Dans la tradition de Nicolas Bouvier, qu’il cite assez souvent, ce récit de voyage mêle souvenirs personnels, évocations historiques et réflexions personnelles sur l’Afghanistan, le Pakistan. La longue expérience du terrain comme grand (ex) reporter pour Libération, de Jean-Pierre Perrin apporte des informations de première qualité sur les groupes rivaux, la guérilla permanente entre factions islamistes rivales mais surtout sur leur mentalité. Car, Perrin insiste sur une composante essentielle des alliances entre tribus qui ne sont jamais durables et peuvent se retourner contre les alliés d’un jour, ce qui rappelle le destin du commandant Massoud ou du sanguinaire Haqqani.
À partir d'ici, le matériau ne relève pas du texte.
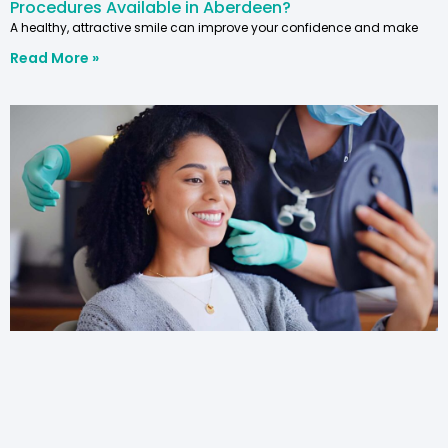
Procedures Available in Aberdeen?
A healthy, attractive smile can improve your confidence and make
Read More »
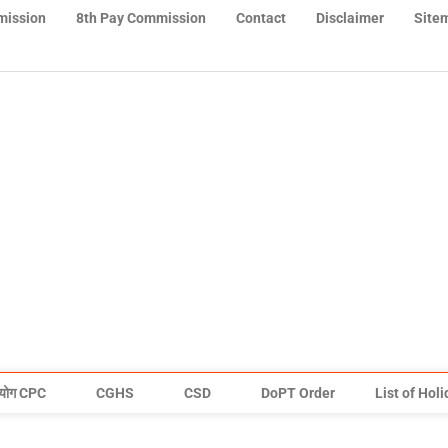
mission
8th Pay Commission
Contact
Disclaimer
Site
योग CPC
CGHS
CSD
DoPT Order
List of Hol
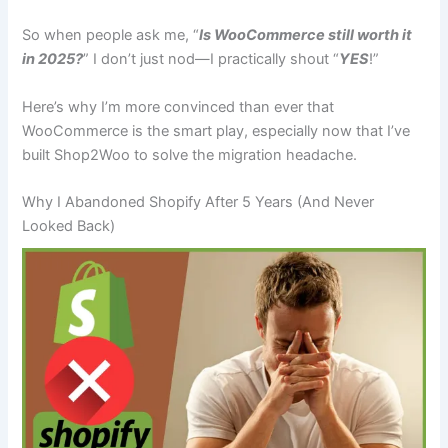
So when people ask me, “
Is WooCommerce still worth it
in 2025?
” I don’t just nod—I practically shout “
YES
!”
Here’s why I’m more convinced than ever that
WooCommerce is the smart play, especially now that I’ve
built Shop2Woo to solve the migration headache.
Why I Abandoned Shopify After 5 Years (And Never
Looked Back)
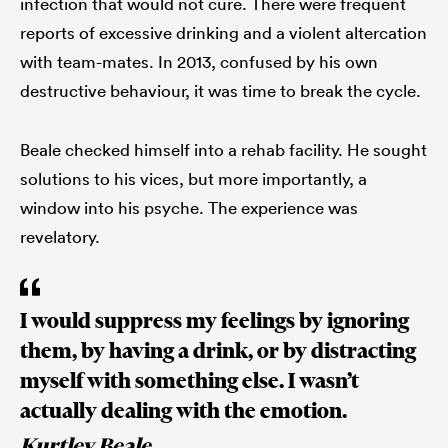
infection that would not cure. There were frequent
reports of excessive drinking and a violent altercation
with team-mates. In 2013, confused by his own
destructive behaviour, it was time to break the cycle.
Beale checked himself into a rehab facility. He sought
solutions to his vices, but more importantly, a
window into his psyche. The experience was
revelatory.
I would suppress my feelings by ignoring
them, by having a drink, or by distracting
myself with something else. I wasn’t
actually dealing with the emotion.
Kurtley Beale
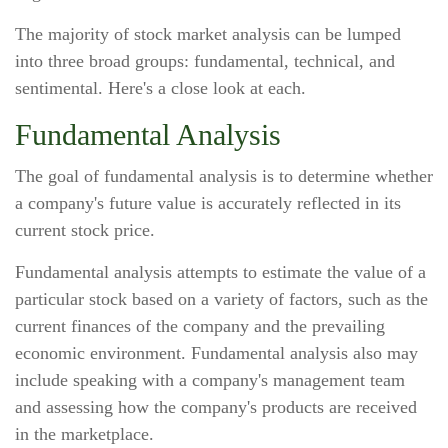
The majority of stock market analysis can be lumped
into three broad groups: fundamental, technical, and
sentimental. Here's a close look at each.
Fundamental Analysis
The goal of fundamental analysis is to determine whether
a company's future value is accurately reflected in its
current stock price.
Fundamental analysis attempts to estimate the value of a
particular stock based on a variety of factors, such as the
current finances of the company and the prevailing
economic environment. Fundamental analysis also may
include speaking with a company's management team
and assessing how the company's products are received
in the marketplace.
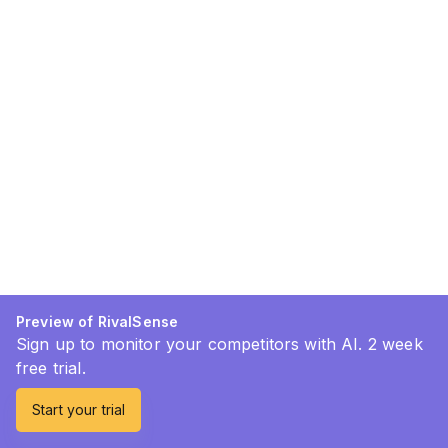
Preview of RivalSense
Sign up to monitor your competitors with AI. 2 week
free trial.
Start your trial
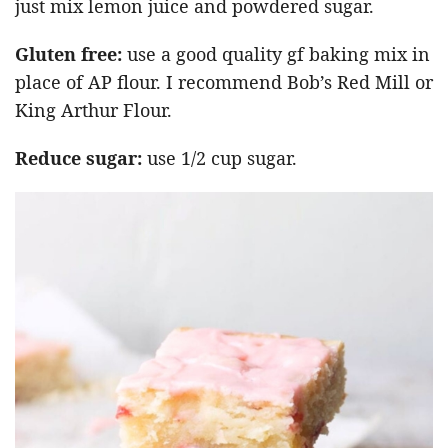
just mix lemon juice and powdered sugar.
Gluten free:
use a good quality gf baking mix in
place of AP flour. I recommend Bob’s Red Mill or
King Arthur Flour.
Reduce sugar:
use 1/2 cup sugar.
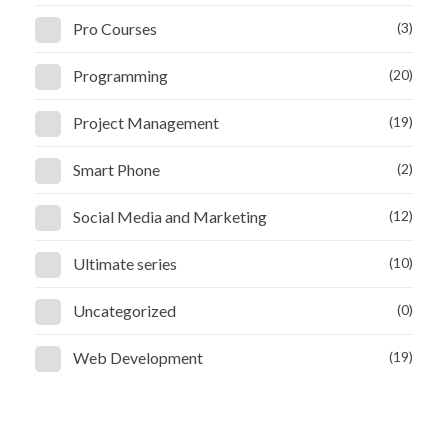
Pro Courses
(3)
Programming
(20)
Project Management
(19)
Smart Phone
(2)
Social Media and Marketing
(12)
Ultimate series
(10)
Uncategorized
(0)
Web Development
(19)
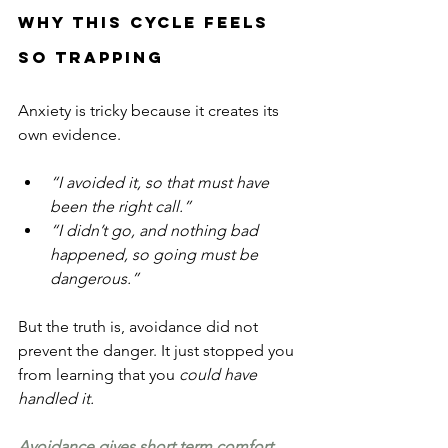
Why This Cycle Feels 
So Trapping
Anxiety is tricky because it creates its 
own evidence.
“I avoided it, so that must have 
been the right call.”
“I didn’t go, and nothing bad 
happened, so going must be 
dangerous.”
But the truth is, avoidance did not 
prevent the danger. It just stopped you 
from learning that you 
could have 
handled it.
Avoidance gives short term comfort 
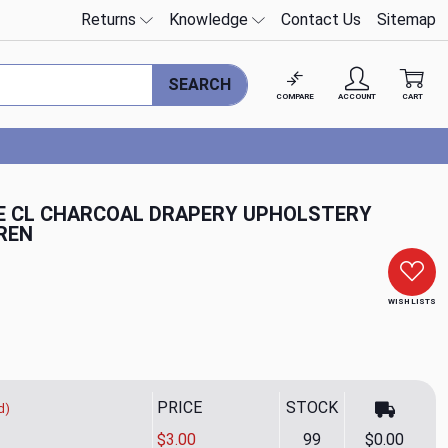
Returns
Knowledge
Contact Us
Sitemap
SEARCH
COMPARE
ACCOUNT
CART
E CL CHARCOAL DRAPERY UPHOLSTERY
REN
WISH LISTS
PRICE
STOCK
d)
$3.00
99
$0.00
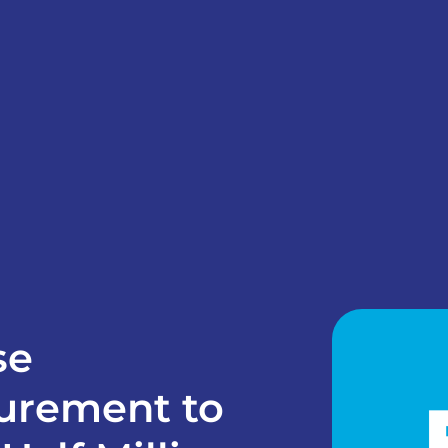
se
urement to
En fait, ce livre m’a attirée parce qu’il retrace le long périple d’Alexandre-Le-Grand dans ce qui deviendra l’Afghanistan. Son implantation donnera lieu à une dynastie grecque durant neuf générations ! L’érudition de Perrin est admirable et son talent littéraire redonne vie au grand conquérant et aux cités qu’il soumit. Il ne faut pas oublier que depuis Alexandre, aucun général, aucune nation, à travers les siècles ne parviendra à soumettre ce pays de paysans-guerriers.  L’organisation du livre est aussi judicieuse car elle entre-mêle le passé et le présent. D’un paragraphe consacré à Alexandre,  on saute à l’histoire récente des Talibans. Lorsqu’on a lu et médité les explications de Perrin sur certaines tribus, on comprend aisément l’échec des Anglais, Russes, Américains à s’imposer dans ces terres arides. On comprend mieux aussi pourquoi ce pays abrite les Talibans, fut le refuge de Ben Laden et regroupe les théoriciens de la guerre sainte. Sans oublier le passage de Mohamed Merah …

Perrin nous maintient sous le charme quand il évoque l’art né de la rencontre de la Grèce et l’Orient, avec l’art du Gandhara  » miracle de la fusion entre l’art grec et le bouddhisme, qui permit la représentation du Bouddha avec des traits humains, ici inspirés d’Apollon. Dans La Voix du silence, Malraux en résume l’enjeu :  » Il semblait au sculpteur […]de figurer d’abord la suprême sagesse par la suprême beauté.  »  »

De même l’art Kouchan (IIe siècle avant Jésus-Christ) dont l’immense bouddha couché de plus de cinq mètres illustre cette fusion parfaite des influences artistiques grecques, iraniennes et indiennes.

Rarement j’ai annoté un livre comme celui-là ! D’une part pour retenir ce que j’apprenais mais surtout parce que Perrin donne des clefs pour comprendre ce que nous vivons face à la barbarie inspirée du wahhabisme.

Le rêve eurasien d’Alexandre est bien mort.  L’Afghanistan est vraiment « le cimetière des empires ».